Problems to solve >>
1) Using the forum post, answer yes or no to whether each statement agrees with it, quoting the words that decide it: (a) the dataset holds about 500k rows; (b) the writer describes their statistics as strong; (c) the writer expects option a) to be less expensive computationally than option b).
2) Reproduce everything in the forum post from "Which leads me" down to "be welcome :)", unchanged.

--- START Excerpted passage ---

I’ve got a smallish real-world transactional dataset (~500k rows) from the internet that I was planning on analysing with a tool of some sort, to provide the input to a PRNG.
Hopefully if I explain my thinking across a couple of broad problem domains, someone(s?!) can help me:
PROBLEM 1
I think I should be able to use the real data I have to either:
a) generate a probability distribution curve or
b) identify an ‘out of the box’ distribution that’s the closest match to the actual data
I’m assuming there’s a tool or library in Python or Node that will do one or both of those things if fed the data and, further, give me the right values to plug in to a PRNG to produce a series of data points that not are not only distributed like the original's, but also within the same sort of ranges.
I suspect b) would be less expensive computationally and, also, better supported by tools - my need for absolute ‘realness’ here isn’t that high - it’s only an experiment :)
Which leads me to…
QUESTION 1: What tools could I use to do do the analysis and generate the data points? As I said, my maths is ok, but my statistics isn't great (and the docs for the tools I’ve seen are a little dense and, to me at least, somewhat impenetrable), so some guidance on using the tool would also be welcome :)
And then there’s my next, I think more fundamental, problem, which I’m not even sure how to approach…
PROBLEM 2
While I think the approach above will work well for generating timestamps for each row, I’m going round in circles a little bit on how to model what the transaction is actually for.
I’d like each transaction to be relatable to a specific product from a list of products.

--- END Excerpted passage ---
--- START Record extracts ---

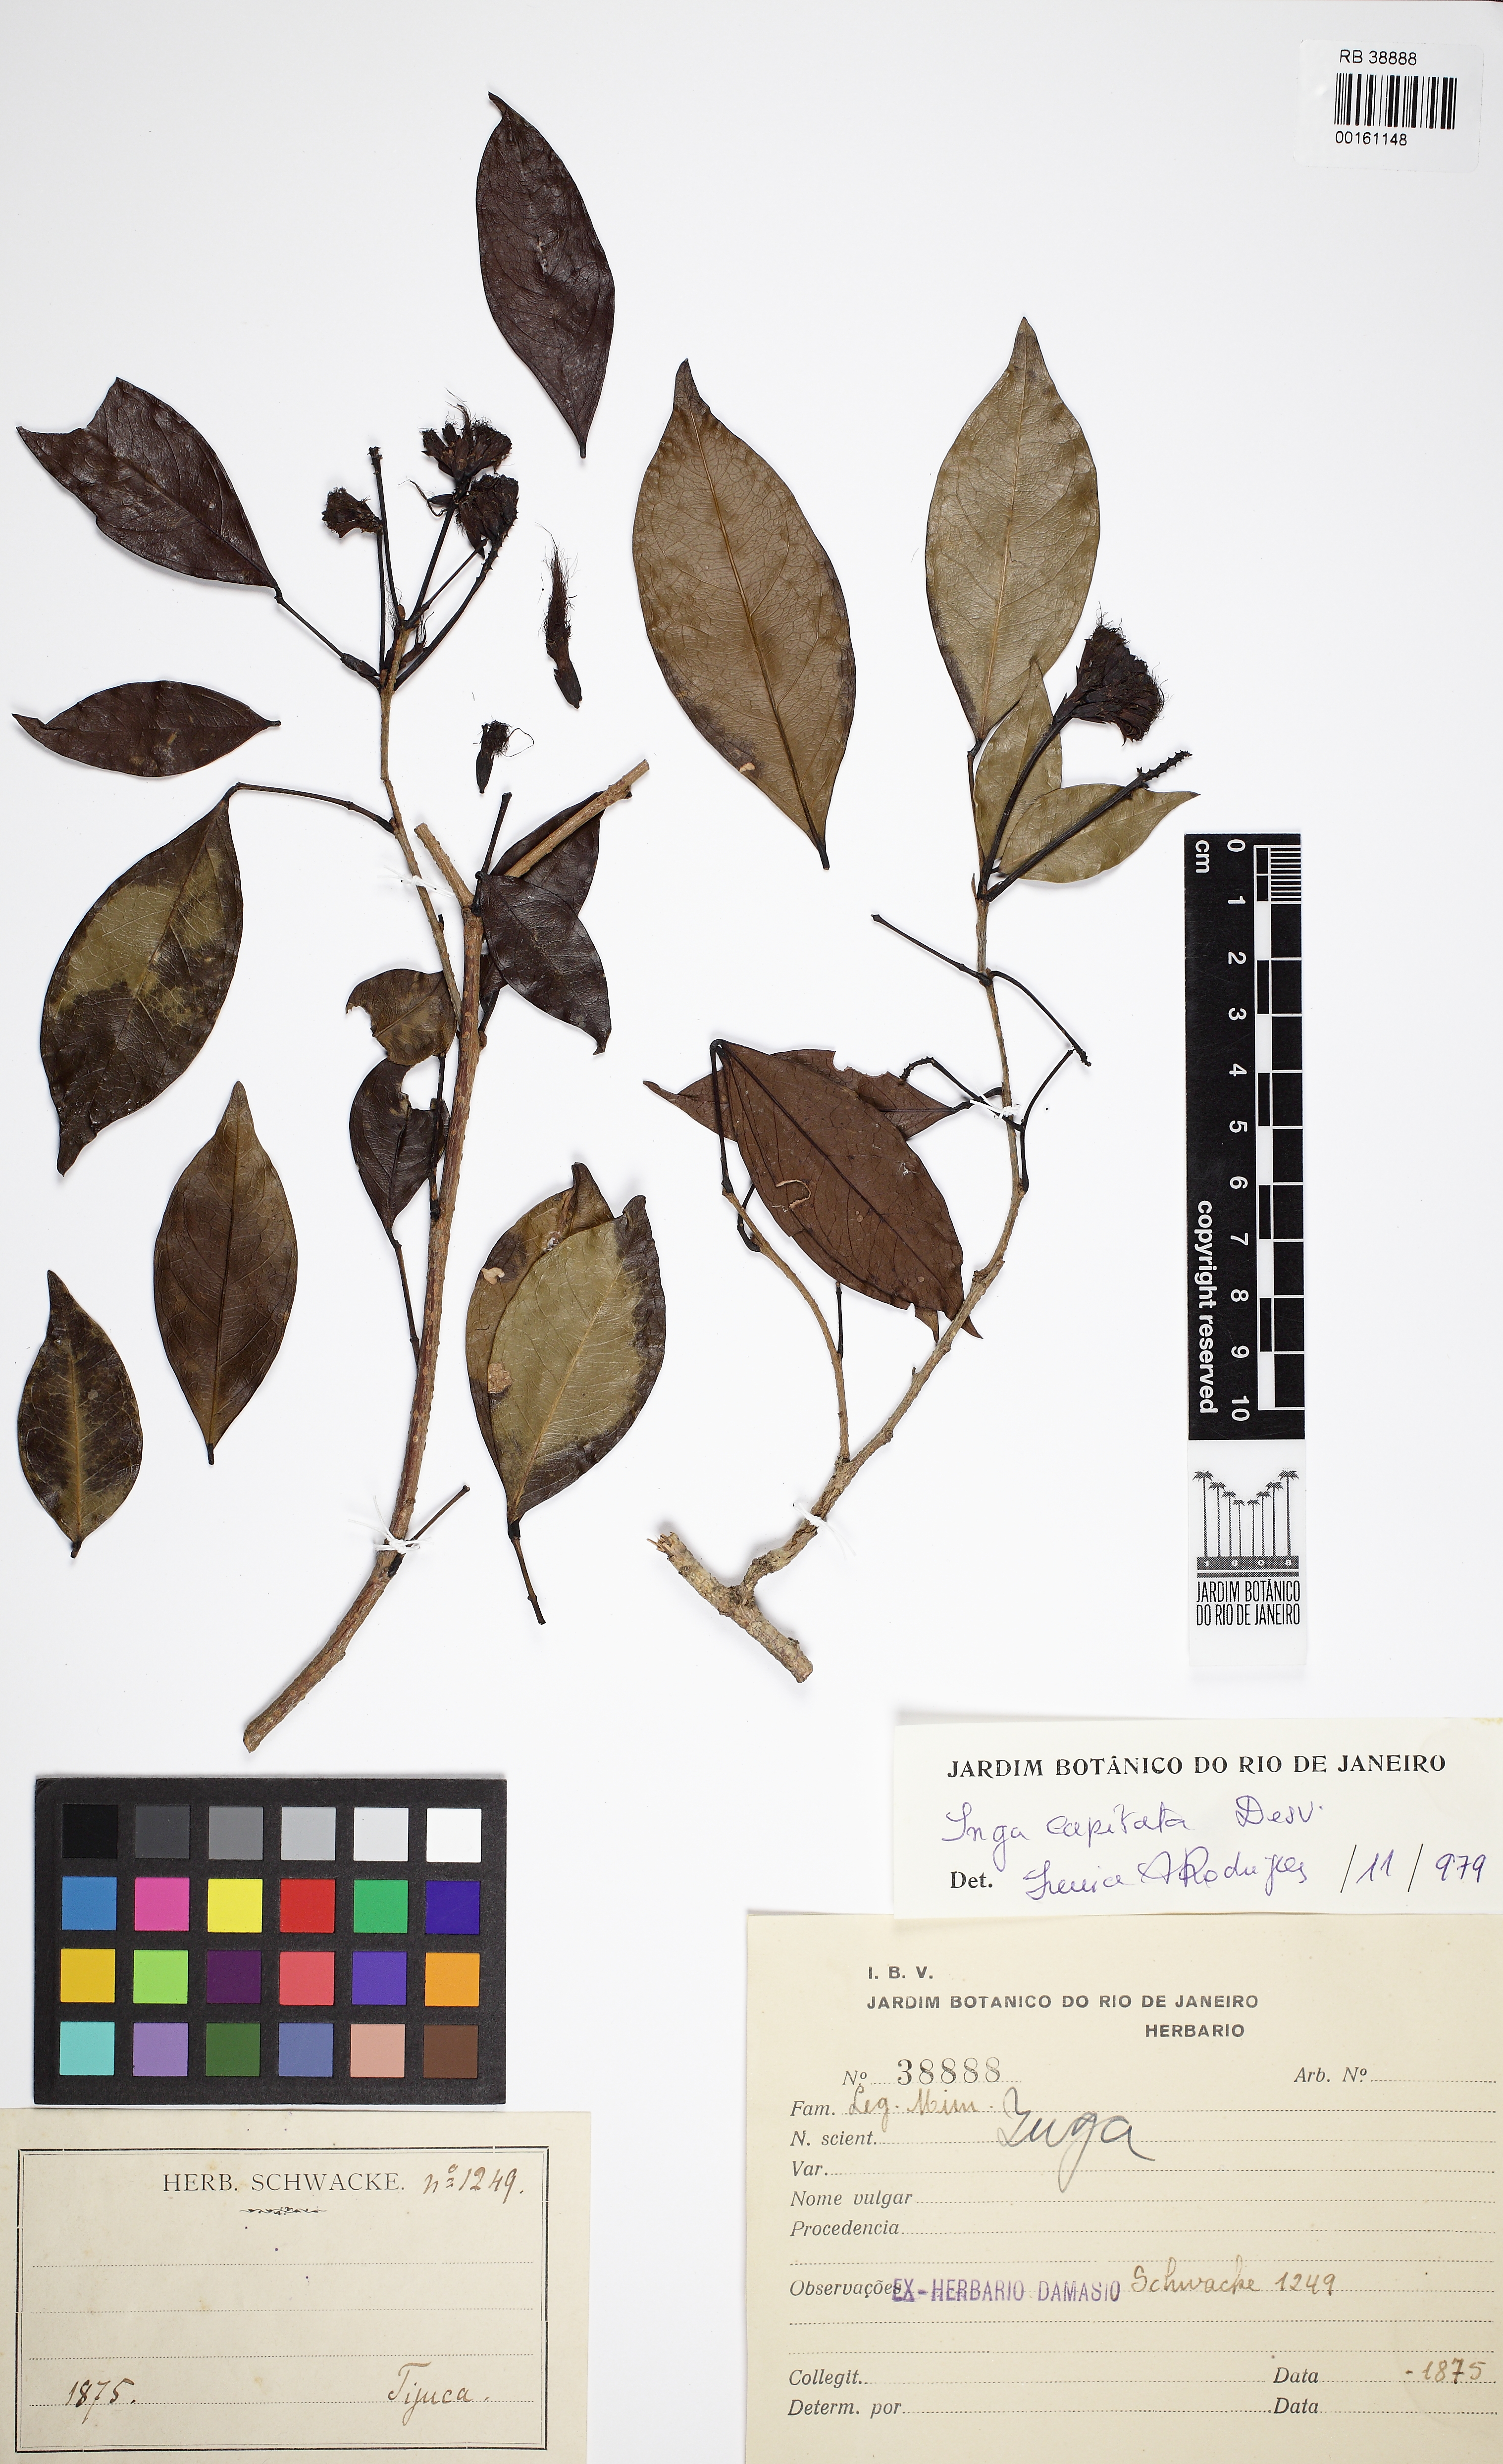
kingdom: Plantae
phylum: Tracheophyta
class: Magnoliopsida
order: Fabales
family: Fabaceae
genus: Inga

--- END Record extracts ---
--- START Record extracts ---

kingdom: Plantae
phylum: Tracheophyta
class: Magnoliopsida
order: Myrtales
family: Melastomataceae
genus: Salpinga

--- END Record extracts ---

Answer set >>
1)
(a) Yes: "~500k rows"
(b) No: "my statistics isn't great"
(c) No: "I suspect b) would be less expensive computationally"

2)
Which leads me to…
QUESTION 1: What tools could I use to do do the analysis and generate the data points? As I said, my maths is ok, but my statistics isn't great (and the docs for the tools I’ve seen are a little dense and, to me at least, somewhat impenetrable), so some guidance on using the tool would also be welcome :)